The World Bank has slashed its FY23 growth forecast for India to just 6.5% from 7.5% predicted in June. On Friday, chief economic advisor V Anantha Nageswaran stated that India might have to live with a sub-7% growth in the near term.
Thanks to a spike in commodity prices in the wake of the Ukraine war and its bid to ensure food security to vulnerable sections, the government has taken on itself extra burden of over Rs 2.4 trillion (mostly for food and fertiliser subsidy) this fiscal. Moreover, about Rs 20,000 crore may be provided additionally for LPG subsidy. According to an ICRA estimate, the government may overshoot its budgeted FY23 fiscal deficit target of Rs 5.42 trillion (or 6.4% of GDP) by Rs 1 trillion.

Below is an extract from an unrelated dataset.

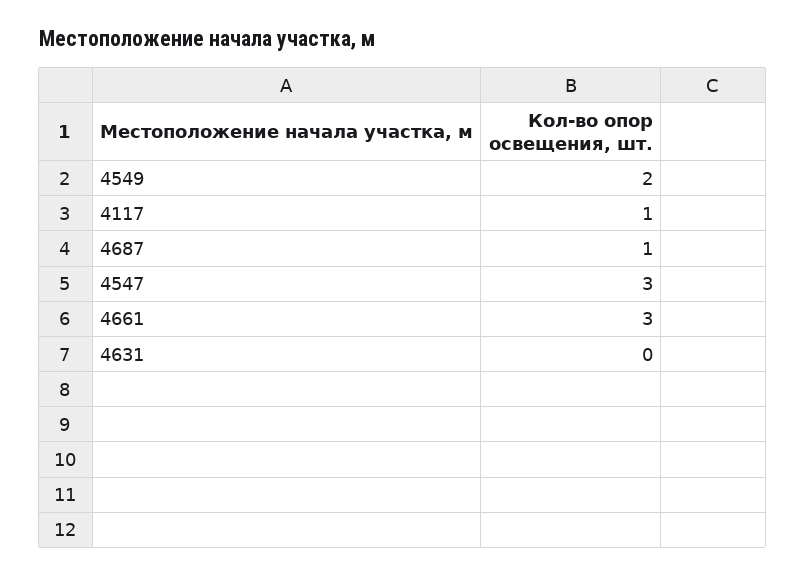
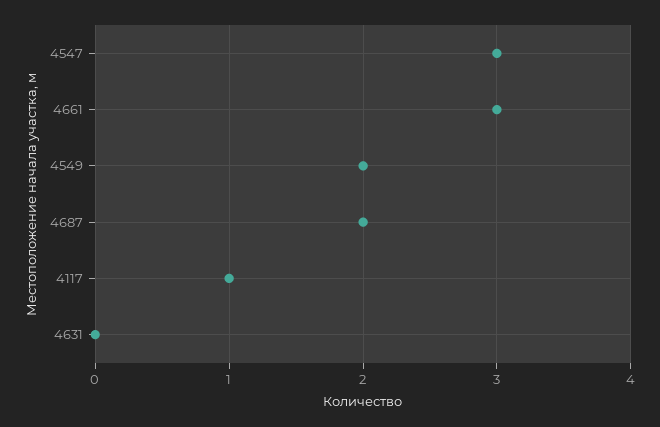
4687: 1 -> 2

The government, however, aims to control fiscal deficit within the target of 6.4% of GDP for FY23, said the official quoted above. This means the Centre is unlikely to adopt any fiscally expansionary policy in the second half, despite growth concerns.
Meanwhile, the Centre’s total expenditure shrank by 3% on year in August, as revenue spending dropped by 4% whereas capital expenditure rose only marginally by 1%. In fact, revenue spending in the first five months of this fiscal contracted 3% from a year before.
While the year-on-year growth in capex still remains high at 47% as against a required rate of 27% to meet annual target, capital spending has averaged at around `50,000 crore per month in the first five months, lower than the required monthly average of Rs 62,500 crore to meet the FY23 BE. However, top finance ministry sources have already asserted that the capex won’t be trimmed and the FY23 target will be met.
The Centre’s tax receipts have slowed considerably in August with gross post-refunds collections for the month coming in at Rs 1.51 trillion, down 8% from the year-ago period.
Nevertheless, in a bid to calm the bond market, the central government has decided to trim its gross market borrowing target for the second half of this fiscal by Rs 10,000 crore. However, official sources indicated that the government may tap the National Small Savings Funds more aggressively to finance a part of its fiscal deficit, should there be a pressing need for it.